Maya blue is an beautiful azure pigment used by the Maya in religious rituals and to decorate rarified pieces. Not only is it super purty, but it’s also remarkably tough. It’s impervious to heat, moisture, even acid and modern solvents. So how did the Maya make such a badass blue?
Scientists and archaeologists have known for a while that they combined a white clay mineral called palygorskite with indigo, but they didn’t know exactly how it was made.
Dr. Dean Arnold of Wheaton College has connected some of the dots by using new technology to examine a bowl that’s been lying around the Field Museum of Chicago for the past 75 years. The bowl contains a hard lump of incense, and Dr. Arnold noticed some palygorskite and indigo seemed to be burned into it.
Making [Maya blue], he said, requires fusing palygorskite and a small amount of indigo over a slow, low-temperature source of heat, and he began to suspect that, for the ancients, the heat source was burning copal incense. It was a process that could be done in ceramic bowls at religious sacrificial sites like the Sacred Cenote.
To confirm his thinking he enlisted the co-authors of the paper: Jason Branden of Northwestern University’s department of materials science and engineering, and Patrick Ryan Williams, Gary Feinman and J.P. Brown at the Field Museum’s department of anthropology.
They used a scanning electron microscope to study the hardened incense, confirming the presence of palygorskite and indigo.

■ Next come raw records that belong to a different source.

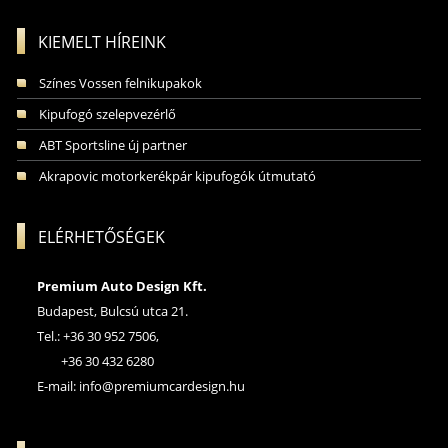
KIEMELT HÍREINK
Színes Vossen felnikupakok
Kipufogó szelepvezérlő
ABT Sportsline új partner
Akrapovic motorkerékpár kipufogók útmutató
ELÉRHETŐSÉGEK
Premium Auto Design Kft.
Budapest, Bulcsú utca 21.
Tel.: +36 30 952 7506,
+36 30 432 6280
E-mail:
info@premiumcardesign.hu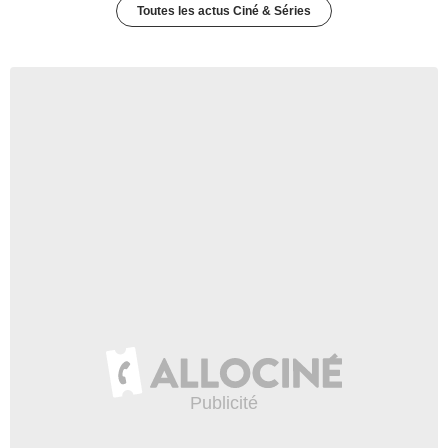
Toutes les actus Ciné & Séries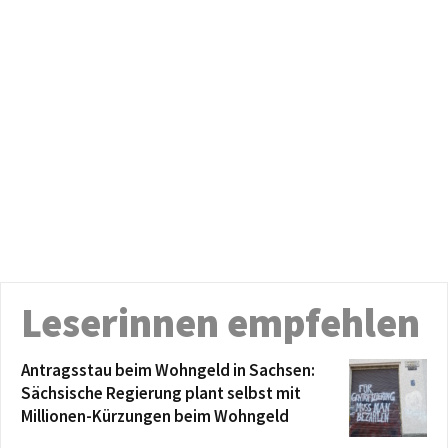
Leserinnen empfehlen
Antragsstau beim Wohngeld in Sachsen:
Sächsische Regierung plant selbst mit
Millionen-Kürzungen beim Wohngeld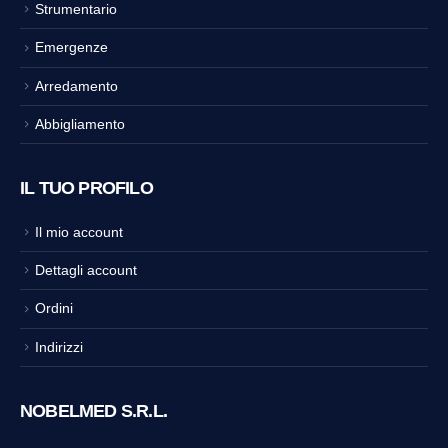
Strumentario
Emergenze
Arredamento
Abbigliamento
IL TUO PROFILO
Il mio account
Dettagli account
Ordini
Indirizzi
NOBELMED S.R.L.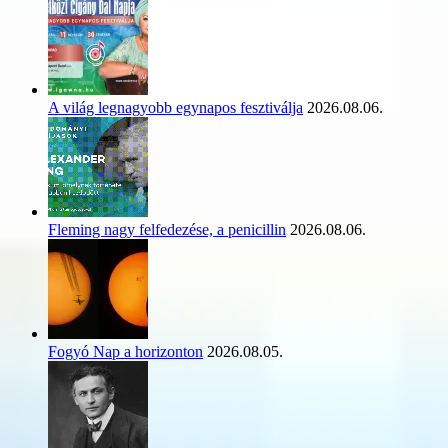
A világ legnagyobb egynapos fesztiválja
2026.08.06.
Fleming nagy felfedezése, a penicillin
2026.08.06.
Fogyó Nap a horizonton
2026.08.05.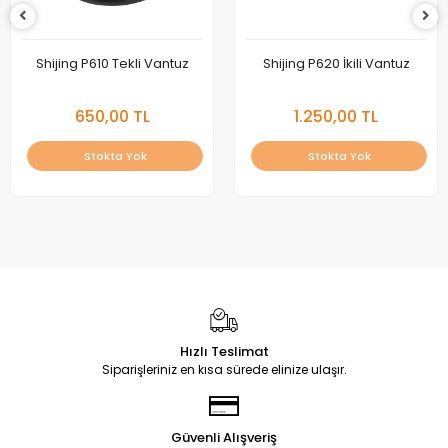
Shijing P610 Tekli Vantuz
Shijing P620 İkili Vantuz
650,00 TL
1.250,00 TL
Stokta Yok
Stokta Yok
Hızlı Teslimat
Siparişleriniz en kısa sürede elinize ulaşır.
Güvenli Alışveriş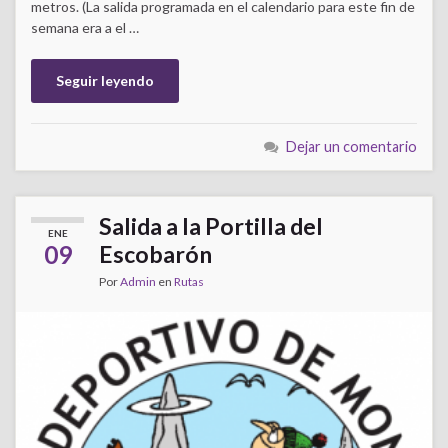
metros. (La salida programada en el calendario para este fin de
semana era a el …
Seguir leyendo
Dejar un comentario
Salida a la Portilla del
ENE
09
Escobarón
Por
Admin
en
Rutas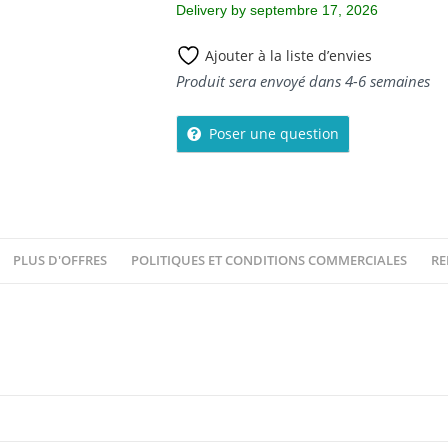
Delivery by septembre 17, 2026
Ajouter à la liste d’envies
Produit sera envoyé dans 4-6 semaines
Poser une question
PLUS D'OFFRES
POLITIQUES ET CONDITIONS COMMERCIALES
RE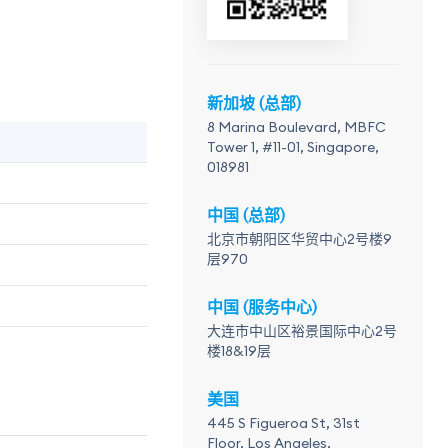
新加坡 (总部)
8 Marina Boulevard, MBFC
Tower 1, #11-01, Singapore,
018981
中国 (总部)
北京市朝阳区华贸中心2号楼9
层970
中国 (服务中心)
大连市中山区裕景国际中心2号
楼18&19层
美国
445 S Figueroa St, 31st
Floor, Los Angeles,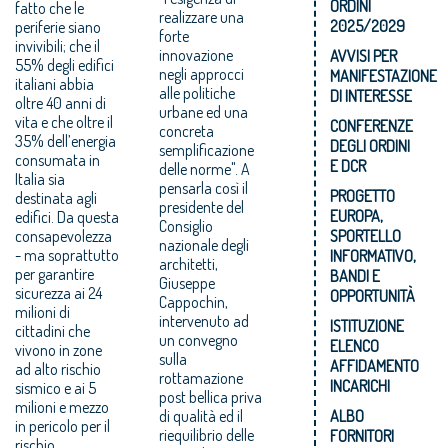
ORDINI
fatto che le
realizzare una
2025/2029
periferie siano
forte
invivibili; che il
innovazione
AVVISI PER
55% degli edifici
negli approcci
MANIFESTAZIONE
italiani abbia
alle politiche
DI INTERESSE
oltre 40 anni di
urbane ed una
vita e che oltre il
CONFERENZE
concreta
35% dell’energia
DEGLI ORDINI
semplificazione
consumata in
E DCR
delle norme". A
Italia sia
pensarla così il
PROGETTO
destinata agli
presidente del
EUROPA,
edifici. Da questa
Consiglio
consapevolezza
SPORTELLO
nazionale degli
- ma soprattutto
INFORMATIVO,
architetti,
per garantire
BANDI E
Giuseppe
sicurezza ai 24
OPPORTUNITÀ
Cappochin,
milioni di
intervenuto ad
ISTITUZIONE
cittadini che
un convegno
ELENCO
vivono in zone
sulla
AFFIDAMENTO
ad alto rischio
rottamazione
INCARICHI
sismico e ai 5
post bellica priva
milioni e mezzo
di qualità ed il
ALBO
in pericolo per il
riequilibrio delle
FORNITORI
rischio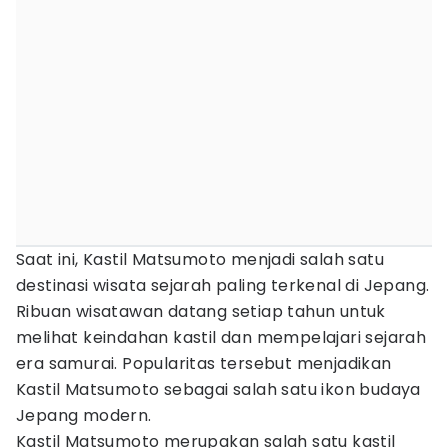
Saat ini, Kastil Matsumoto menjadi salah satu
destinasi wisata sejarah paling terkenal di Jepang.
Ribuan wisatawan datang setiap tahun untuk
melihat keindahan kastil dan mempelajari sejarah
era samurai. Popularitas tersebut menjadikan
Kastil Matsumoto sebagai salah satu ikon budaya
Jepang modern.
Kastil Matsumoto merupakan salah satu kastil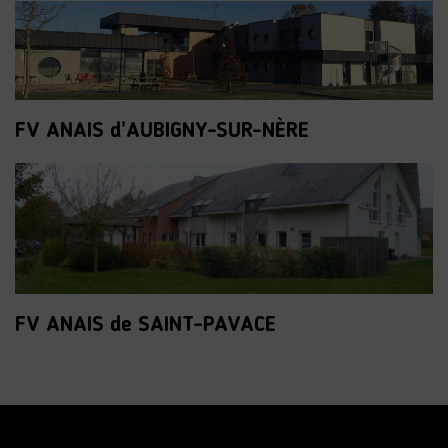
FV ANAIS d’AUBIGNY-SUR-NÈRE
FV ANAIS de SAINT-PAVACE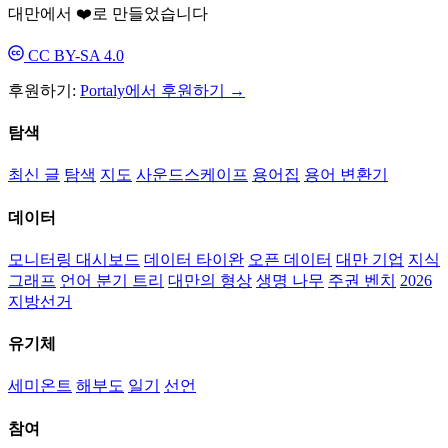
대만에서 ❤️로 만들었습니다
CC BY-SA 4.0
후원하기:
Portaly에서 후원하기 →
탐색
최신 글
탐색
지도
사운드스케이프
용어집
용어 변환기
데이터
모니터링 대시보드
데이터 타이완
오픈 데이터
대만 기업
지식
그래프
언어 분기 트리
대만의 형상
생명 나무
주권 벤치
2026
지방선거
유기체
세미온트
해부도
일기
선언
참여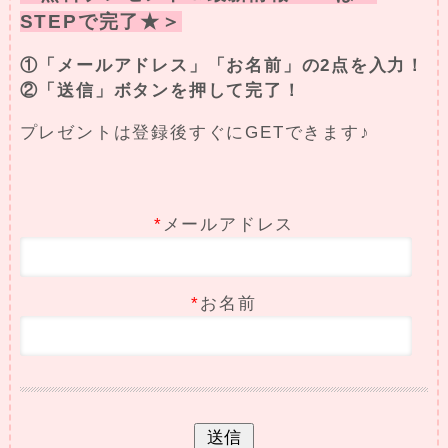
STEPで完了★＞
①「メールアドレス」「お名前」の2点を入力！
②「送信」ボタンを押して完了！
プレゼントは登録後すぐにGETできます♪
*
メールアドレス
*
お名前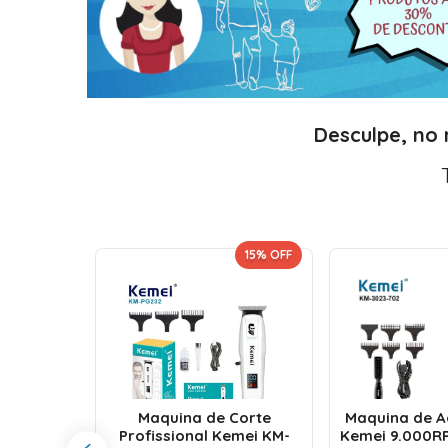
Desculpe, no
 UNIDADE!
15
% OFF
orte e
issional
Maquina de Corte
Maquina de 
 Motor
Profissional Kemei KM-
Kemei 9.000R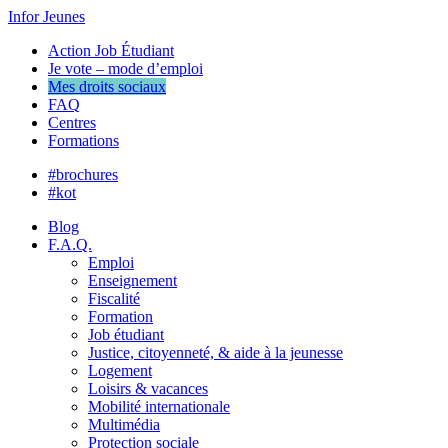
Infor Jeunes
Action Job Étudiant
Je vote – mode d’emploi
Mes droits sociaux
FAQ
Centres
Formations
#brochures
#kot
Blog
F.A.Q.
Emploi
Enseignement
Fiscalité
Formation
Job étudiant
Justice, citoyenneté, & aide à la jeunesse
Logement
Loisirs & vacances
Mobilité internationale
Multimédia
Protection sociale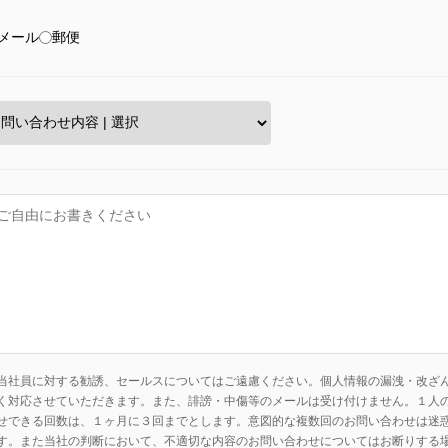
メール
郵便
当社員に対する勧誘、セールスについてはご遠慮ください。個人情報の漏洩・改ざ
く対応させていただきます。また、誹謗・中傷等のメールは受け付けません。１人
せできる回数は、１ヶ月に３回までとします。意図的な複数回のお問い合わせは迷
す。また当社の判断において、不適切な内容のお問い合わせについてはお断りする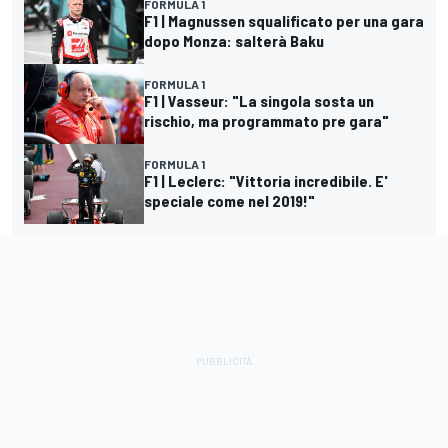
FORMULA 1
F1 | Magnussen squalificato per una gara
dopo Monza: salterà Baku
FORMULA 1
F1 | Vasseur: "La singola sosta un
rischio, ma programmato pre gara"
FORMULA 1
F1 | Leclerc: "Vittoria incredibile. E'
speciale come nel 2019!"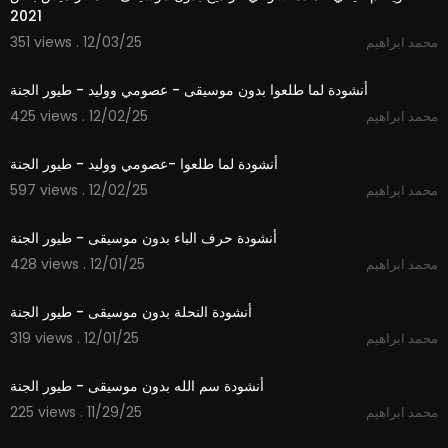
2021
351 views . 12/03/25
محمد ابراهيم
3:14
أنشودة لما طلعوا بدون موسيقى - عصومي ووليد - طيور الجنة
425 views . 12/02/25
محمد ابراهيم
3:15
أنشودة لما طلعوا -عصومي ووليد - طيور الجنة
597 views . 12/02/25
محمد ابراهيم
1:48
أنشودة حرف الباء بدون موسيقى - طيور الجنة
428 views . 12/01/25
محمد ابراهيم
1:52
أنشودة النحلة بدون موسيقى - طيور الجنة
319 views . 12/01/25
محمد ابراهيم
1:06
أنشودة سم الله بدون موسيقى - طيور الجنة
225 views . 11/29/25
محمد ابراهيم
1:06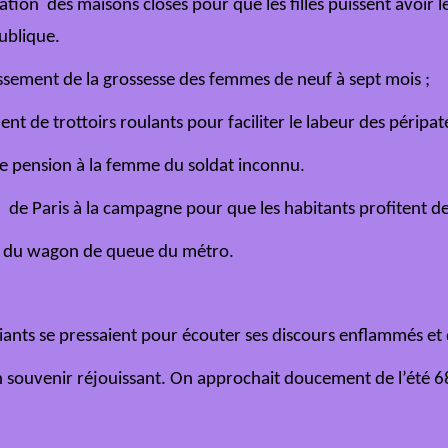
sation des maisons closes pour que les filles puissent avoir 
ublique.
issement de la grossesse des femmes de neuf à sept mois ;
t de trottoirs roulants pour faciliter le labeur des péripat
une pension à la femme du soldat inconnu.
on de Paris à la campagne pour que les habitants profitent de 
n du wagon de queue du métro.
iants se pressaient pour écouter ses discours enflammés et 
n souvenir réjouissant. On approchait doucement de l’été 68.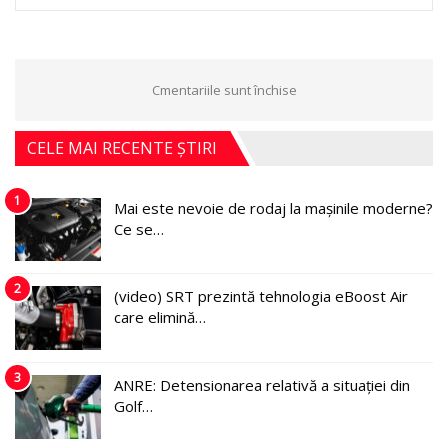
Cmentariile sunt închise
CELE MAI RECENTE ȘTIRI
1
Mai este nevoie de rodaj la mașinile moderne?
Ce se…
2
(video) SRT prezintă tehnologia eBoost Air
care elimină…
3
ANRE: Detensionarea relativă a situației din
Golf…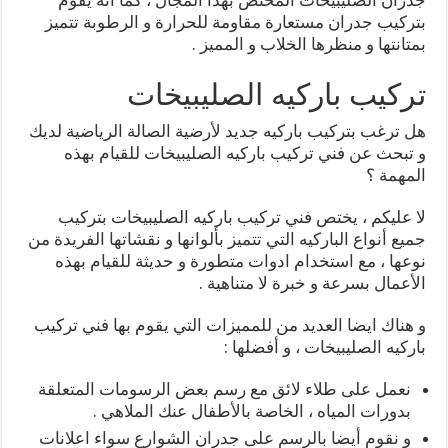
بتركيب جدران مستعارة مقاومة للحرارة و الرطوبة تتميز
بمتانتها و منظرها الخلاب و المميز .
تركيب باركيه الصليبيخات
هل ترغب بتركيب باركيه جديد لأرضية الصالة الرياضية لديك
و تبحث عن فني تركيب باركيه الصليبيخات للقيام بهذه
المهمة ؟
لا عليكم ، يختص فني تركيب باركيه الصليبيخات بتركيب
جميع أنواع الباركيه التي تتميز بألوانها و نقشاتها الفريدة من
نوعها ، مع استخدام ادوات متطورة و حديثة للقيام بهذه
الأعمال بسرعة و خبرة لا متناهية .
و هناك ايضا العديد من للمميزات التي يقوم بها فني تركيب
باركيه الصليبيخات ، و أفضلها :
نعمل على طلاء لائق مع رسم بعض الرسومات المتعلقة
بدورات المياه ، الخاصة بالأطفال عنك الملاهي .
و نقوم أيضا بالرسم على جدران الشوارع سواء اعلانات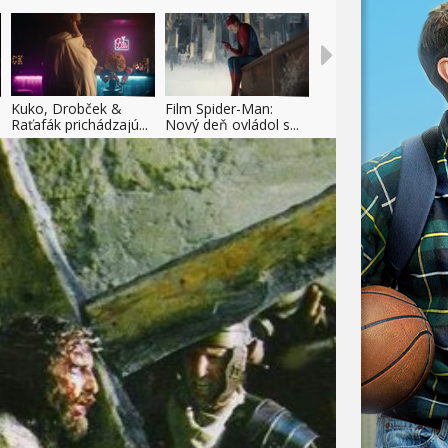
Kuko, Drobček &
Film Spider-Man:
Raťafák prichádzajú...
Nový deň ovládol s...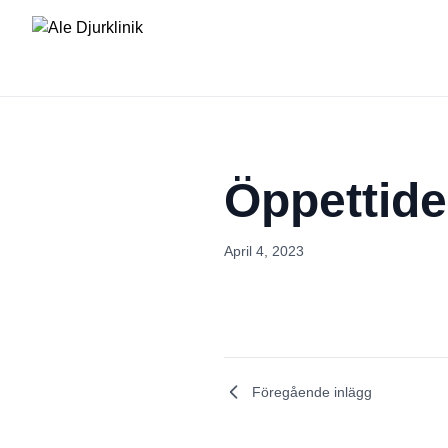
Öppettide
April 4, 2023
Föregående inlägg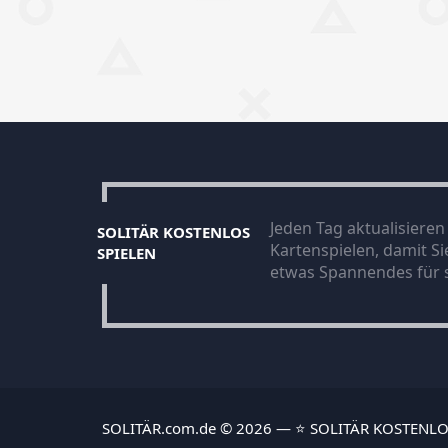
Jeden Tag aktualisiere
SOLITÄR KOSTENLOS
Kartenspielen, damit S
SPIELEN
etwas Spannendes für s
SOLITÄR.com.de © 2026 — ⭐ SOLITÄR KOSTENLO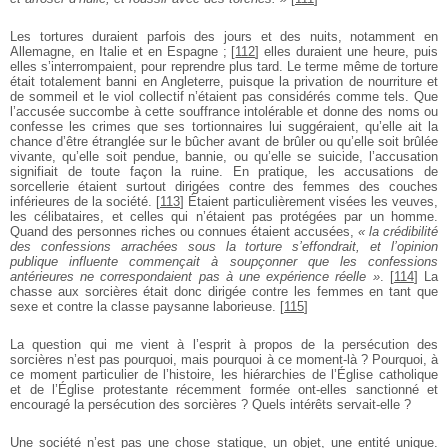
Les tortures duraient parfois des jours et des nuits, notamment en
Allemagne, en Italie et en Espagne ;
[
112
]
elles duraient une heure, puis
elles s’interrompaient, pour reprendre plus tard. Le terme même de torture
était totalement banni en Angleterre, puisque la privation de nourriture et
de sommeil et le viol collectif n’étaient pas considérés comme tels. Que
l’accusée succombe à cette souffrance intolérable et donne des noms ou
confesse les crimes que ses tortionnaires lui suggéraient, qu’elle ait la
chance d’être étranglée sur le bûcher avant de brûler ou qu’elle soit brûlée
vivante, qu’elle soit pendue, bannie, ou qu’elle se suicide, l’accusation
signifiait de toute façon la ruine. En pratique, les accusations de
sorcellerie étaient surtout dirigées contre des femmes des couches
inférieures de la société.
[
113
]
Étaient particulièrement visées les veuves,
les célibataires, et celles qui n’étaient pas protégées par un homme.
Quand des personnes riches ou connues étaient accusées,
« la crédibilité
des confessions arrachées sous la torture s’effondrait, et l’opinion
publique influente commençait à soupçonner que les confessions
antérieures ne correspondaient pas à une expérience réelle »
.
[
114
]
La
chasse aux sorcières était donc dirigée contre les femmes en tant que
sexe et contre la classe paysanne laborieuse.
[
115
]
La question qui me vient à l’esprit à propos de la persécution des
sorcières n’est pas pourquoi, mais pourquoi à ce moment-là ? Pourquoi, à
ce moment particulier de l’histoire, les hiérarchies de l’Église catholique
et de l’Église protestante récemment formée ont-elles sanctionné et
encouragé la persécution des sorcières ? Quels intérêts servait-elle ?
Une société n’est pas une chose statique, un objet, une entité unique.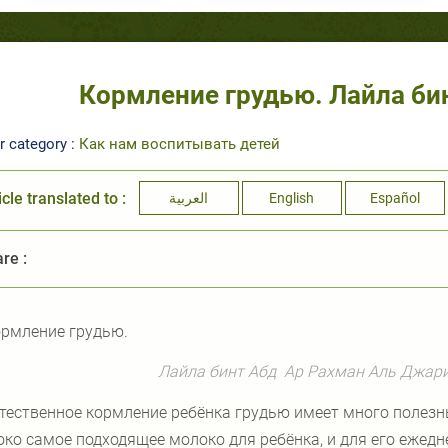
Кормление грудью. Лайла би
r category :
Как нам воспитывать детей
icle translated to :
العربية
English
Español
re :
рмление грудью.
Лайла бинт Абд
Ар Рахман Аль Джари
тественное кормление ребёнка грудью имеет много полезны
ко самое подходящее молоко для ребёнка, и для его ежедн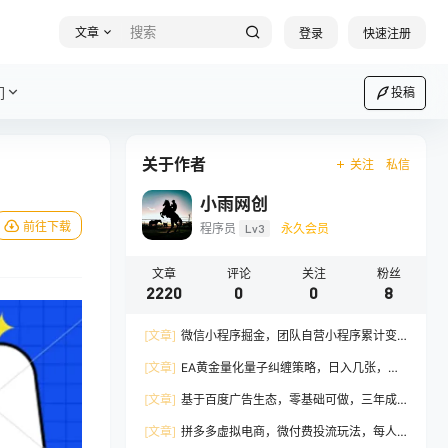
文章
登录
快速注册
们
投稿
关于作者
关注
私信
小雨网创
前往下载
程序员
Lv3
永久会员
文章
评论
关注
粉丝
2220
0
0
8
[文章]
微信小程序掘金，团队自营小程序累计变
现38W+，稳定运营三年，一部手机即可操作
[文章]
EA黄金量化量子纠缠策略，日入几张，全
自动賺美金，全程不用手动操作！
[文章]
基于百度广告生态，零基础可做，三年成
熟广告挂G变现项目，独立IP挂G，安全不封号
[文章]
拼多多虚拟电商，微付费投流玩法，每人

So it seems like the priests were scaring up Maya blue right there on the edge of the Sacred Cenote, painting it on objects (and occasionally people) before throwing them in the pit as a sacrifice.
Edward H. Thompson noticed the lining a hundred years ago when he dredged the cenote for goods and shipped everything he found/stole to Harvard, but he didn’t bother to ask why it was there or what it was.
Dr. Arnold is picking up his slack with fascinating results.